In dit tweedaagse seminar neemt Steven Feuerstein je mee ver voorbij de basismogelijkheden van PL/SQL. Steven zal tijdens dit seminar de best practices behandelen die hij op tientallen plekken in de wereld heeft verzameld en die hij ook mede door zijn nauwe samenwerking met het PL/SQL product team van Oracle kan verifiëren en aanscherpen.
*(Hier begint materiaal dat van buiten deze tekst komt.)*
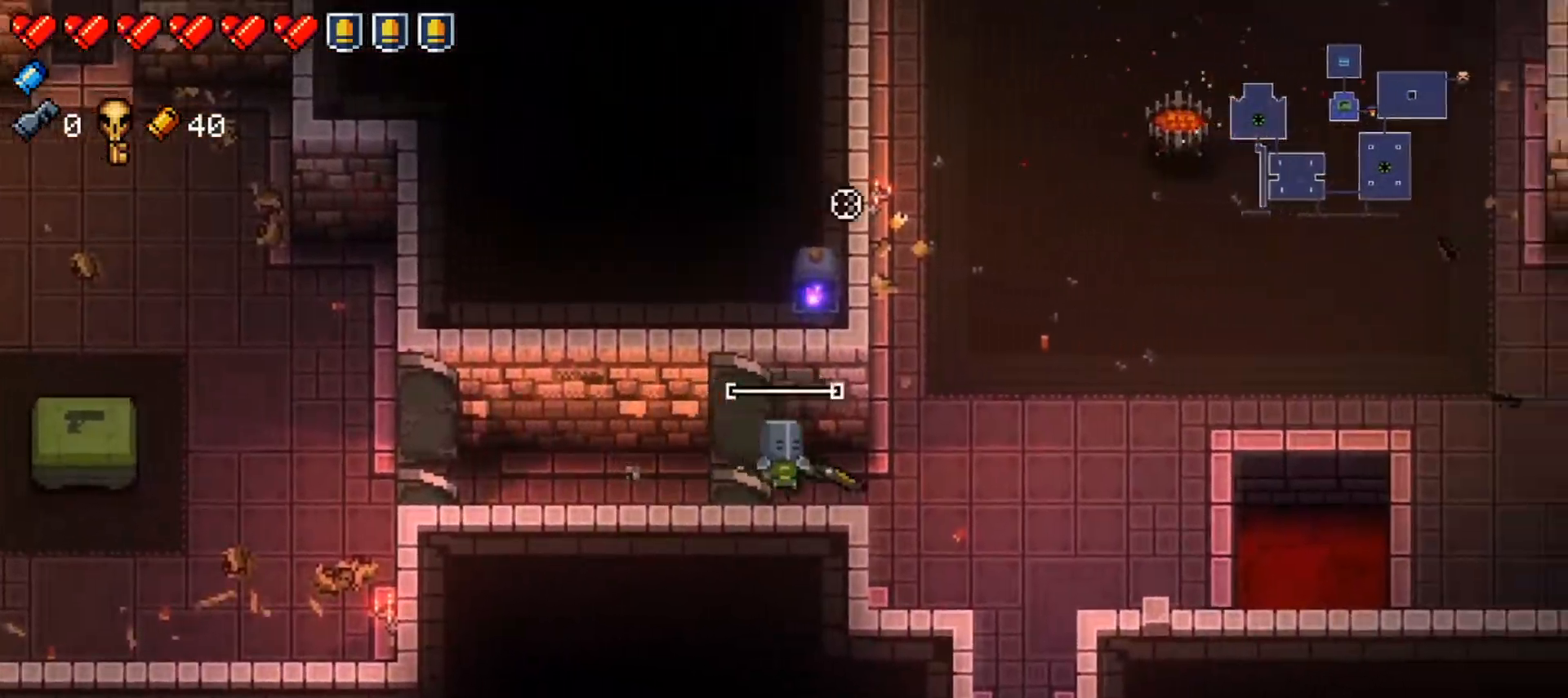
{"buttons": [], "left_stick": "right", "right_stick": "up-right", "events": [[34, "left_stick", "left"], [184, "left_stick", "right"], [267, "right_stick", "up-right"]]}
Hij laat via code-voorbeelden en interactieve sessies zien hoe je als ontwikkelaar in staat bent om snel, hoogwaardige, goed onderhoudbare en uitbreidbare applicaties kunt maken.
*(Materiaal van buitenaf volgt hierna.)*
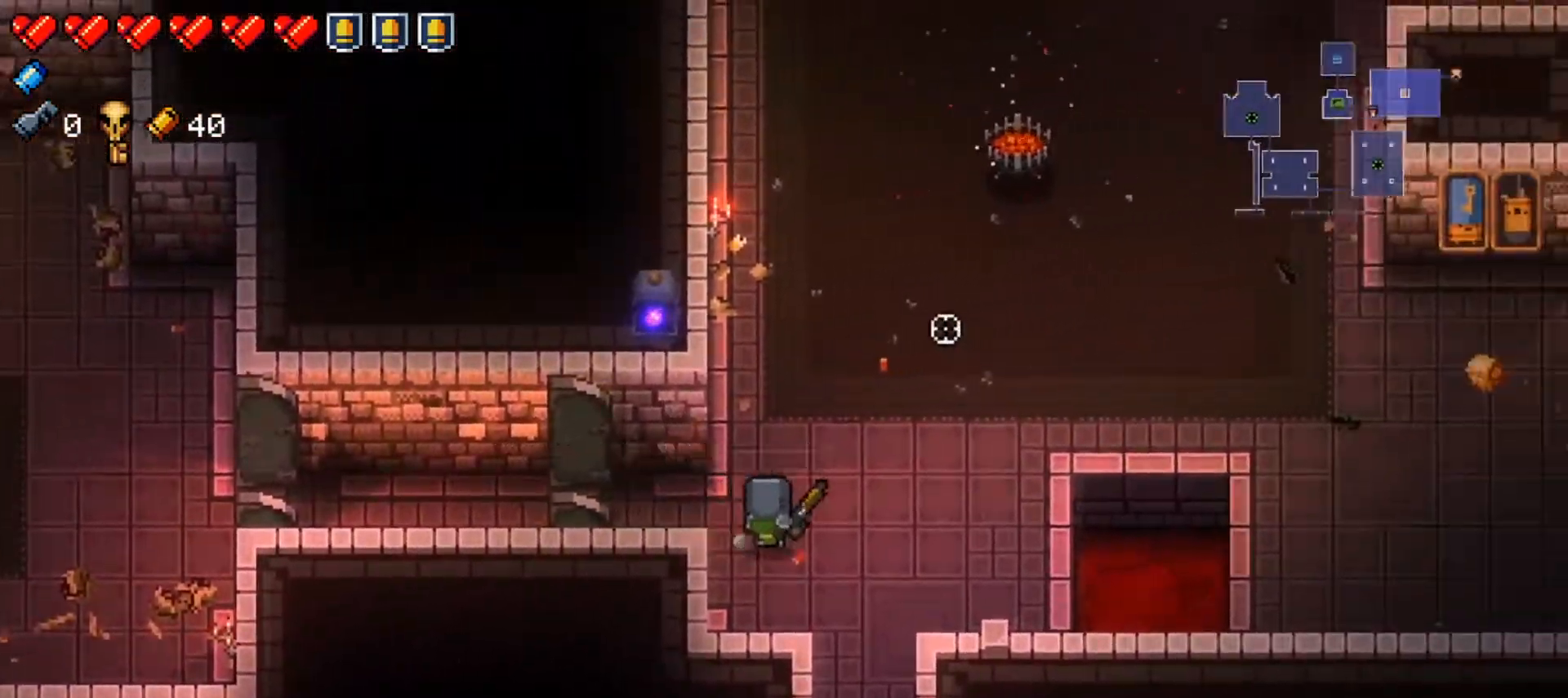
{"buttons": [], "left_stick": "up-right", "right_stick": "up-right", "events": [[33, "left_stick", "up-right"]]}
Er is tijdens dit seminar voldoende ruimte om vragen te stellen en ideeën met Steven Feurestein uit te wisselen.

Bij dit seminar zijn de volgende zaken inbegrepen:

- Een exemplaar van het boek Oracle PL/SQL Programming (5th edition) van Steven Feuerstein (twv €71,-).

- Een PL/SQL quiz onder leiding van Steven Feuerstein met leuke prijzen.

- Ook ontvang je een gratis jaarabonnement op het PL/SQL Channel. Hiermee heb je toegang tot 27 uur videotraining (normaal $395).

Dit is de kans om in Nederland in een select gezelschap met één van de experts op PL/SQL gebied kennis te maken en je expertise in  Oracle PL/SQL verder te vergroten. Meer informatie of inschrijven kan via deze link.

(NB: Deelname voor deze twee dagen kost 1050 euro)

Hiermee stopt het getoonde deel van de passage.